Ce qui est considérable, mais ce n’est pas tout ce qu’il y a à perdre.

Qu’y a-t-il d’autre à perdre pour les personnels navigants ?

Prenons l’exemple précis d’un pilote de tracker (avion bombardier d'eau) mort en luttant contre un feu cet été 2019. Il avait 49 ans et était ancien pilote de chasse. Sa femme a 47 ans et 2 enfants.

Avec le système de la CRPN et ses particularités, on a d’abord calculé la retraite à taux plein de son défunt mari, puis sa veuve a pu bénéficier immédiatement de la réversion CRPN, soit 60 % de cette pension. De leur côté, les enfants percevront 12 % de réversion jusqu’à leur majorité ou jusqu’à la fin de leurs études.

Ce côté assurantiel est extrêmement important et il est totalement financé par le fonds pension de la CRPN. Comment le financerons-nous avec une baisse du montant des cotisations de 462 M€ à 283 M€ ?
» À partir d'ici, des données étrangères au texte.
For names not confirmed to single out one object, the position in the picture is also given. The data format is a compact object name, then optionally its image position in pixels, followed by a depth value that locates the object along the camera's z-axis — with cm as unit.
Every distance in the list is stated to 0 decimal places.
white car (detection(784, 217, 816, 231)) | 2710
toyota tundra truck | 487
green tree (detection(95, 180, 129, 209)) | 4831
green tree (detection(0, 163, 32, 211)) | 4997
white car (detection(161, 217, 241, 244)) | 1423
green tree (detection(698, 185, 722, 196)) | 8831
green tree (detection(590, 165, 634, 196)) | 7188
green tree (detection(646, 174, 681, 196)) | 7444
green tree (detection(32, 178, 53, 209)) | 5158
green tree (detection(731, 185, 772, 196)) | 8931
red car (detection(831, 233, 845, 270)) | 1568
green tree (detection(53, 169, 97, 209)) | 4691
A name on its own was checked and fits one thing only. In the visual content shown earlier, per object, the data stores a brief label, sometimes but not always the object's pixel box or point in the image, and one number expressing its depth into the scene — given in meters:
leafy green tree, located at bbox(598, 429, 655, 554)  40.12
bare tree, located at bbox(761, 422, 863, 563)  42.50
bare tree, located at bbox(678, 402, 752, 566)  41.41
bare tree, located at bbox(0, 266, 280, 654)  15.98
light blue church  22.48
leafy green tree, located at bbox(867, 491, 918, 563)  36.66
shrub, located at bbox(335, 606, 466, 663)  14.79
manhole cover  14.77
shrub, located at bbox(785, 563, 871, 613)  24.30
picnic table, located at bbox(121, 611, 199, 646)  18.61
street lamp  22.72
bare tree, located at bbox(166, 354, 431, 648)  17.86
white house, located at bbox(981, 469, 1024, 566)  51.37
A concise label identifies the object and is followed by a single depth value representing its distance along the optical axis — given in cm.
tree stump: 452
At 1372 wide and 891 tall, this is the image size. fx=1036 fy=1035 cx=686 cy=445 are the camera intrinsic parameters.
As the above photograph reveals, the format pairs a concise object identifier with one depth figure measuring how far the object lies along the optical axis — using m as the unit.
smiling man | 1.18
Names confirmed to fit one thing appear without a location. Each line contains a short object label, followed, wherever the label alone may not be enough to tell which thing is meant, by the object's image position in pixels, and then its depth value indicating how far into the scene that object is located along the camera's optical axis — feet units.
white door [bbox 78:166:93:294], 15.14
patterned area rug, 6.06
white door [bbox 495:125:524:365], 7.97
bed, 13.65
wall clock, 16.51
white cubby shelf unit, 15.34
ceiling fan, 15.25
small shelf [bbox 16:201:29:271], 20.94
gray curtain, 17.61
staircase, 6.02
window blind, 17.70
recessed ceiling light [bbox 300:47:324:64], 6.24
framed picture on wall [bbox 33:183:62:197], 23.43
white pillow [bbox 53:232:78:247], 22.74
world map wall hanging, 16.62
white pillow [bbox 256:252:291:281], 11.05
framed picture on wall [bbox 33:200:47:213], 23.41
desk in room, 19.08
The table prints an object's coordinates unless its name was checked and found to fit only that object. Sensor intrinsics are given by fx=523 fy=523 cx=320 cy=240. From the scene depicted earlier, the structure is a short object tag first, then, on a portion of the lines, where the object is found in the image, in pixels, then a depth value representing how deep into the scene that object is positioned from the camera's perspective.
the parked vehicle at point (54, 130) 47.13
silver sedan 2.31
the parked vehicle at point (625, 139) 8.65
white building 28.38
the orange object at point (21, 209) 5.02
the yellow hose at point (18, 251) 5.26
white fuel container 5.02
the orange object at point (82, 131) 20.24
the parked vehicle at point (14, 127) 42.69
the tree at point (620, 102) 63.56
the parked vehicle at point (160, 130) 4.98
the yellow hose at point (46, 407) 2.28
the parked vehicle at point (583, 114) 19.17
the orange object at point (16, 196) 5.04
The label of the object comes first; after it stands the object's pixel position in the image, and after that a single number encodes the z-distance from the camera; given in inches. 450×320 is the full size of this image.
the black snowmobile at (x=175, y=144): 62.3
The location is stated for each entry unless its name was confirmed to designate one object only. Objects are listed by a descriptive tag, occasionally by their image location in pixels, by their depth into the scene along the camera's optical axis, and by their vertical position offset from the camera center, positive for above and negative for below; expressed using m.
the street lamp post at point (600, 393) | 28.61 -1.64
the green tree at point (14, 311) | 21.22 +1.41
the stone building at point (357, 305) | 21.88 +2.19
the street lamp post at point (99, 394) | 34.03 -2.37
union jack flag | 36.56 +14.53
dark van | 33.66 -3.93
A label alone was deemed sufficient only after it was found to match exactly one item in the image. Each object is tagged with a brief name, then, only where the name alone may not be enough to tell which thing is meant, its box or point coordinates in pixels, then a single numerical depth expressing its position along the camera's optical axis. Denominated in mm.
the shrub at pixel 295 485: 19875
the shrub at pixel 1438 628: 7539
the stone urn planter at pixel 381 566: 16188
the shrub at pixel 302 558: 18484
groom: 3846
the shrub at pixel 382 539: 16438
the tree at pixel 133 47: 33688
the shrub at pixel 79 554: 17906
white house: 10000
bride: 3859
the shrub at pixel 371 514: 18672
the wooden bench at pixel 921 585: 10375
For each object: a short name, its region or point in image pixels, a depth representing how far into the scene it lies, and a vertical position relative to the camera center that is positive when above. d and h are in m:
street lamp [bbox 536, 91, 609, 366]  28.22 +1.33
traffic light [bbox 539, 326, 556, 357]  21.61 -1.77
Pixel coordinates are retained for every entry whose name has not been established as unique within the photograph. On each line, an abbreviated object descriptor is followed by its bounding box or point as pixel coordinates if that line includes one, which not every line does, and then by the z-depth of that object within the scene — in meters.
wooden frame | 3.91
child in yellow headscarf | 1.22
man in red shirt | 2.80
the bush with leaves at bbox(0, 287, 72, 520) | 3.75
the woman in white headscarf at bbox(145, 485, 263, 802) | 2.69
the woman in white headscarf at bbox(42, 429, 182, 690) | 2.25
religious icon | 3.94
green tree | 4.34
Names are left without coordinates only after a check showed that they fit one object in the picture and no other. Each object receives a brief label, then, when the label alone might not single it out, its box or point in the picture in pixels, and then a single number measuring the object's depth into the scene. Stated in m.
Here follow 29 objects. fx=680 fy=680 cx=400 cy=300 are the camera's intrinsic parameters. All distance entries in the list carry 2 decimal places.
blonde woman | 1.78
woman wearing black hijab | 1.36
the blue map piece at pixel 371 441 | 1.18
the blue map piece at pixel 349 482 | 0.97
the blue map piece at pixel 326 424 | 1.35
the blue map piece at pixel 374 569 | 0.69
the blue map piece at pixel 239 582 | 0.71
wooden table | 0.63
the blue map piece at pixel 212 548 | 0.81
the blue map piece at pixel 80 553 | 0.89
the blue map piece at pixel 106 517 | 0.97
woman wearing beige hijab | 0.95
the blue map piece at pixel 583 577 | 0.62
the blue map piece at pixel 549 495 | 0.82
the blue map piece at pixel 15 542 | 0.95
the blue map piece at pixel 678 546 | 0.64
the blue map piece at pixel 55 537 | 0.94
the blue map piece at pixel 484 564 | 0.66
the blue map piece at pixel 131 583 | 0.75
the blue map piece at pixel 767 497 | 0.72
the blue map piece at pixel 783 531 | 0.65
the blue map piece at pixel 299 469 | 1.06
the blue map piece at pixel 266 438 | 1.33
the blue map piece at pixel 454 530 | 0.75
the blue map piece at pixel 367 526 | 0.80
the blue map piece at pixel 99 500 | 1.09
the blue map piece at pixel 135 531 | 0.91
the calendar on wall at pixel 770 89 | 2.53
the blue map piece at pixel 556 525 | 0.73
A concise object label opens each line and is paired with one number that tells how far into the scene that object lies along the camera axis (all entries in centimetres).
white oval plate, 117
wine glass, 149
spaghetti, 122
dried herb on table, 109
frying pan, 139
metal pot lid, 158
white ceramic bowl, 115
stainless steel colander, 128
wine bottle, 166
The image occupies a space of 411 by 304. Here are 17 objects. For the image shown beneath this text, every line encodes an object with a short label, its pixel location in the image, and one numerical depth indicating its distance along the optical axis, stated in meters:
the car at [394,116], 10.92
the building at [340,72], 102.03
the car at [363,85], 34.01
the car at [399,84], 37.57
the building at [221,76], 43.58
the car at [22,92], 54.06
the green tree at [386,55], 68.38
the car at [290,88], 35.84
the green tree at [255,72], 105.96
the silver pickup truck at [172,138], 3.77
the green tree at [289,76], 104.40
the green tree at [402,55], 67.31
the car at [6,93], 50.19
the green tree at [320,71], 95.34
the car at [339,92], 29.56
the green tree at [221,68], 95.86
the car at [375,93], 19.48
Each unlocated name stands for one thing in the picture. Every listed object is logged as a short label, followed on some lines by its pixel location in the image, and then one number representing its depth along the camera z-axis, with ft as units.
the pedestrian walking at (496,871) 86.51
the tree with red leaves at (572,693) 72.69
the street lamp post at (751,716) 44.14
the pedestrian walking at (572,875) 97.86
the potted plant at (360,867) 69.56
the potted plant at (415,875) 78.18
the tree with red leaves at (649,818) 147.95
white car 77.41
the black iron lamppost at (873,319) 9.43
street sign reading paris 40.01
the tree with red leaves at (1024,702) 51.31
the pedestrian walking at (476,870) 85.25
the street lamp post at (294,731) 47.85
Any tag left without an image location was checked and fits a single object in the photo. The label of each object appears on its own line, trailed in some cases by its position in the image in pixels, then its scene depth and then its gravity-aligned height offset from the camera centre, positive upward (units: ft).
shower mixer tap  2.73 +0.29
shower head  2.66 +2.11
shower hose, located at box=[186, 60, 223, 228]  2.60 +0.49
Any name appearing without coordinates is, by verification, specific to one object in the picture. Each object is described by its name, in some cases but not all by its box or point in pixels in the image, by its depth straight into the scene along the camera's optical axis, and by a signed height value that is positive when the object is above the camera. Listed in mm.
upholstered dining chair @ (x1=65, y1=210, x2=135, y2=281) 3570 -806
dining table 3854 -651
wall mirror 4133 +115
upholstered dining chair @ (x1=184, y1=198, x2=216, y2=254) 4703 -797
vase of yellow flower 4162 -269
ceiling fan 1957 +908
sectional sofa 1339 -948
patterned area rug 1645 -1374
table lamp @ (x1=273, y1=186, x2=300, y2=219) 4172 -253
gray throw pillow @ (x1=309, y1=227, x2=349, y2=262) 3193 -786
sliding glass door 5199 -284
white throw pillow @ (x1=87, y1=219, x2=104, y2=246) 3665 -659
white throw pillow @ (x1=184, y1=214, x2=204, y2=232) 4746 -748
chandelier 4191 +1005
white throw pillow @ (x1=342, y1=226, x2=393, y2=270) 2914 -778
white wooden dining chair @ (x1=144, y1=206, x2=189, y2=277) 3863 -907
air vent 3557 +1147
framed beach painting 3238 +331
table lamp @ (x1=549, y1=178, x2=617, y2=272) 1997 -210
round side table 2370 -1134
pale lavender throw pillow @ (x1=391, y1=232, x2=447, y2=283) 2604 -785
Dans le système que Monsieur Delevoye nous présente, cette veuve devra attendre d’avoir 62 ans pour percevoir sa réversion. C’est dramatique.

Lorsqu’on leur expose ce cas de figure, les décideurs nous répondent que c’est de l’assurantiel. Traduisez : payez-vous une assurance à côté.

Que négociez-vous pour sauver le régime ?

Nous ne sommes pas contre un régime universel en points dans lequel 1 € cotisé donne droit aux mêmes acquis retraite.

Ce que nous défendons avec le Syndicat national du personnel navigant de l’aéronautique civile (SNPNAC), c’est la possibilité de maintenir ce régime universel de 0 à 1 PASS avec un taux de cotisation se situant entre 15 et 20 % et de permettre aux assurés de la CRPN de cotiser dans leur régime de retraite complémentaire à hauteur de 18 %, et au-delà d’un PASS, à hauteur de 23 %.

Cela nous permettrait de conserver nos particularités. Il restera à notre charge, la responsabilité d’adapter le taux CRPN, actuellement à 1,85 %, pour conserver l’équilibre financier de la caisse.